I’m fanatic about all things tea-related. Lately, I’ve been fascinated with Wuyi yancha, aged Taiwanese oolongs, and sheng pu’ercha. Nearly all of my sessions as of late are performed gong fu, with pu’er tastings comprising probably eighty percent of them. My collection of pu’ercha is small, but growing steadily. Much of the specimens I drink daily are various samples, although I dig into a cake every so often.

I love trying new teas and I am always learning all I can about the world of tea. Hence, I spend a majority of the time I devote to tea either drinking, writing notes in my journal, or reading. But mostly drinking, as I think it should be. Since I have handwritten logs of everything I drink, I cannot usually find the extra time to log my notes here, and unfortunately my online log is underrepresented.
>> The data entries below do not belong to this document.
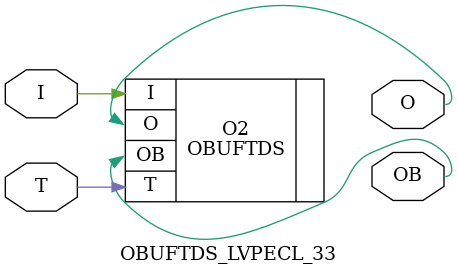
<source format=v>


`timescale  1 ps / 1 ps


module OBUFTDS_LVPECL_33 (O, OB, I, T);

    output O, OB;

    input  I, T;

	OBUFTDS #(.IOSTANDARD("LVPECL_33")) O2 (.O(O), .I(I), .OB(OB), .T(T));


endmodule



</source>
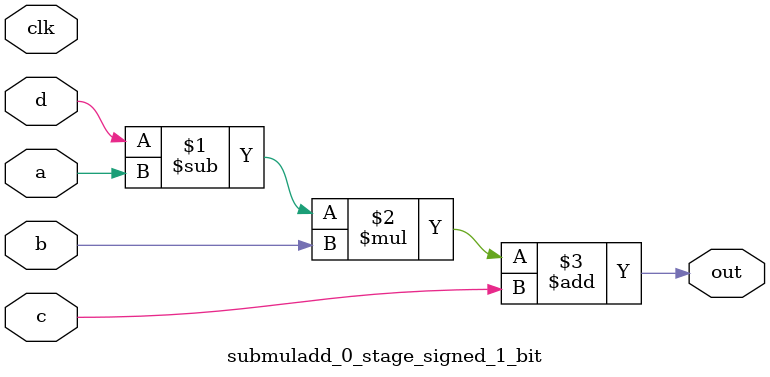
<source format=sv>
(* use_dsp = "yes" *) module submuladd_0_stage_signed_1_bit(
	input signed [0:0] a,
	input signed [0:0] b,
	input signed [0:0] c,
	input signed [0:0] d,
	output [0:0] out,
	input clk);

	assign out = ((d - a) * b) + c;
endmodule

</source>
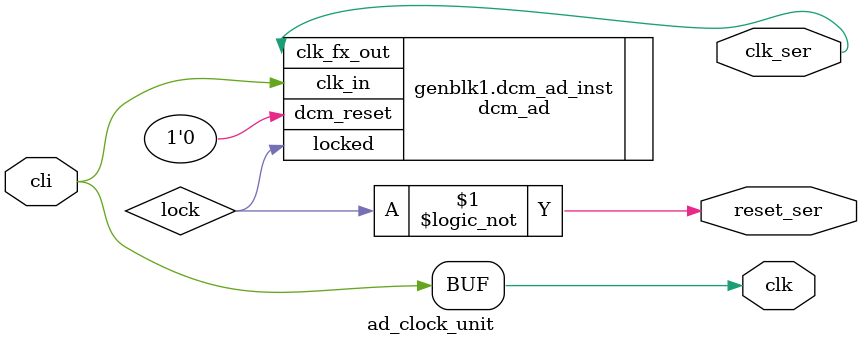
<source format=v>
`timescale 1ns/1ps

module ad_clock_unit # (
	parameter	CLK_UNIT_VENDOR		= "xilinx"		//´®ÐÐÊ±ÖÓÆ÷¼þ£¬"xilinx" "lattice"
	)
	(
	input			cli			,
	output			clk			,
	output			clk_ser		,
	output			reset_ser
	);

	//	ref signals
	wire			lock	;

	//	ref ARCHITECTURE

	//	-------------------------------------------------------------------------------------
	//	tCLIDLY typ value is 5 ns
	//	-------------------------------------------------------------------------------------
	assign	#5 clk		= cli;

	//	-------------------------------------------------------------------------------------
	//	¸ßËÙÊ±ÖÓ
	//	-------------------------------------------------------------------------------------
	generate
		if(CLK_UNIT_VENDOR=="xilinx") begin
			dcm_ad dcm_ad_inst (
			.clk_in		(clk			),
			.dcm_reset	(1'b0			),
			.clk_fx_out	(clk_ser		),
			.locked		(lock			)
			);
			assign	reset_ser	= !lock;
		end
		else if(CLK_UNIT_VENDOR=="lattice") begin
			pll_ad pll_ad_inst (
			.CLKI	(clk		),
			.CLKOP	(clk_ser	),
			.LOCK	(lock		)
			);
			assign	reset_ser	= !lock;
		end
	endgenerate



endmodule

</source>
When drinking, I look for a tea that presents a unique experience, something that involves every sense and provides intrigue in every aspect throughout steeps. I search for teas with balanced complexity and something that makes me keep reaching for my cup. I yearn to find all the positives a tea possesses and every subtle nuance hiding among the leaves. I try to be detailed in my notes and deliver a more comprehensive view of the tea, paying attention to things other than simply flavors and qualitative aspects of aroma, such as the form of the liquor and its development in the mouth. Things like this are much easier to compare between teas, as I find them to be more consistent between sessions, and also make distinctions between a good and mediocre tea easier to make.

Teaware
Adagio UtiliTEA electric kettle.
For gong fu, a 100 mL porcelain gaiwan and a 100mL Yixing di cao qing xi shi pot dedicated to mostly young sheng pu’er.
I drink all green teas in small (maybe 450mL) glass tumblers in the traditional style, with off-boiling water.